• _The task_:
Update the lines of the listing below by replacing "HSN" with "Home Shopping Network" everywhere it appears, changing nothing else, and leave the pictures out of your answer.

• _Dataset entries_:
------
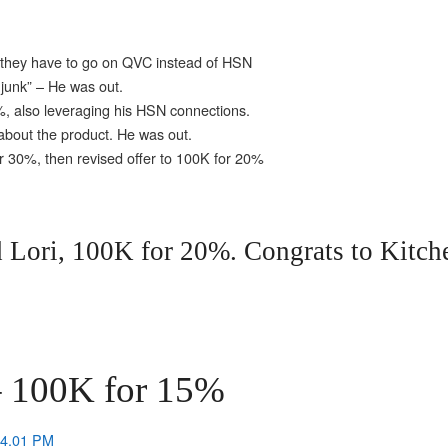
 they have to go on QVC instead of HSN
junk” – He was out.
, also leveraging his HSN connections.
 about the product. He was out.
or 30%, then revised offer to 100K for 20%
 Lori, 100K for 20%. Congrats to Kitch
 100K for 15%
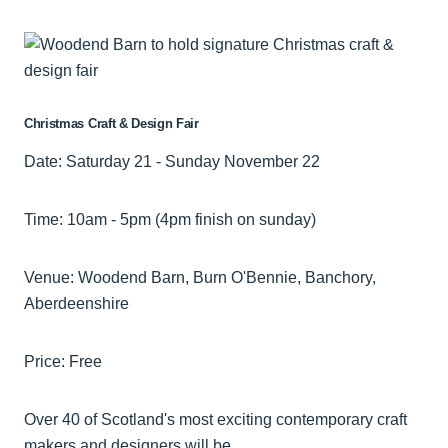
Christmas Craft & Design Fair
Date: Saturday 21 - Sunday November 22
Time: 10am - 5pm (4pm finish on sunday)
Venue: Woodend Barn, Burn O'Bennie, Banchory,
Aberdeenshire
Price: Free
Over 40 of Scotland's most exciting contemporary craft
makers and designers will be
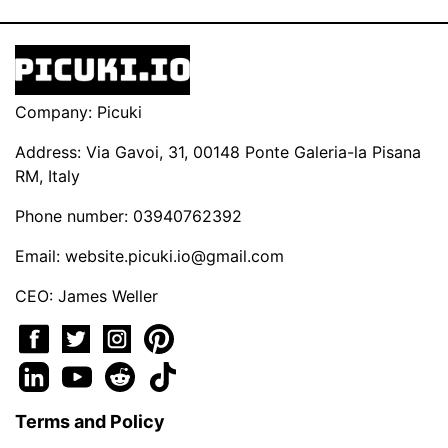
Company: Picuki
Address: Via Gavoi, 31, 00148 Ponte Galeria-la Pisana
RM, Italy
Phone number: 03940762392
Email:
website.picuki.io@gmail.com
CEO: James Weller
Terms and Policy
------
• _Expected answer_:
 they have to go on QVC instead of Home Shopping Network
junk” – He was out.
, also leveraging his Home Shopping Network connections.
 about the product. He was out.
or 30%, then revised offer to 100K for 20%
 Lori, 100K for 20%. Congrats to Kitch
 100K for 15%
Christmas Craft & Design Fair
Date: Saturday 21 - Sunday November 22
Time: 10am - 5pm (4pm finish on sunday)
Venue: Woodend Barn, Burn O'Bennie, Banchory,
Aberdeenshire
Price: Free
Over 40 of Scotland's most exciting contemporary craft
makers and designers will be
Company: Picuki
Address: Via Gavoi, 31, 00148 Ponte Galeria-la Pisana
RM, Italy
Phone number: 03940762392
Email:
website.picuki.io@gmail.com
CEO: James Weller
Terms and Policy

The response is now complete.